Women were also significantly more likely to seek medical care for these symptoms than men.
Authors also note that few patients started treatment after experiencing warning signs, with less than 40 percent of patients starting therapy such as blood pressure and cholesterol-lowering medication.
The use of preventive treatment was similar among both men and women included in the study.
While women were more likely to experience early symptoms in this study, they were also more likely to seek help for these symptoms than men.
The analysis also showed no differences in cardiovascular treatment among men and women.
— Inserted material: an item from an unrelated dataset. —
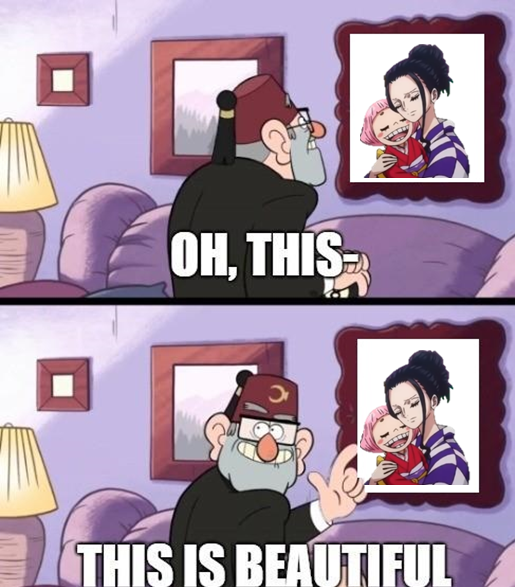
The image size is (515, 587). What are the coordinates of `blue background, wall` in the screenshot? It's located at (322, 384).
How to respond to a heart attack
“If you have had a heart attack, it’s important that you rest while you wait for an ambulance, to avoid unnecessary strain on your heart,” explains the NHS.
The health body continues: “If aspirin is available and you are not allergic to it, slowly chew and then swallow an adult-size tablet (300mg) while you wait for the ambulance.”
Aspirin is a medication that helps to thin your blood and improve blood flow to your heart.
Don’t delay because you think hospitals are too busy.
“The NHS still has systems in place to treat people for heart attacks. If you delay, you are more likely to suffer serious heart damage and more likely to need intensive care and to spend longer in hospital,” warns the British Heart Foundation (BHF).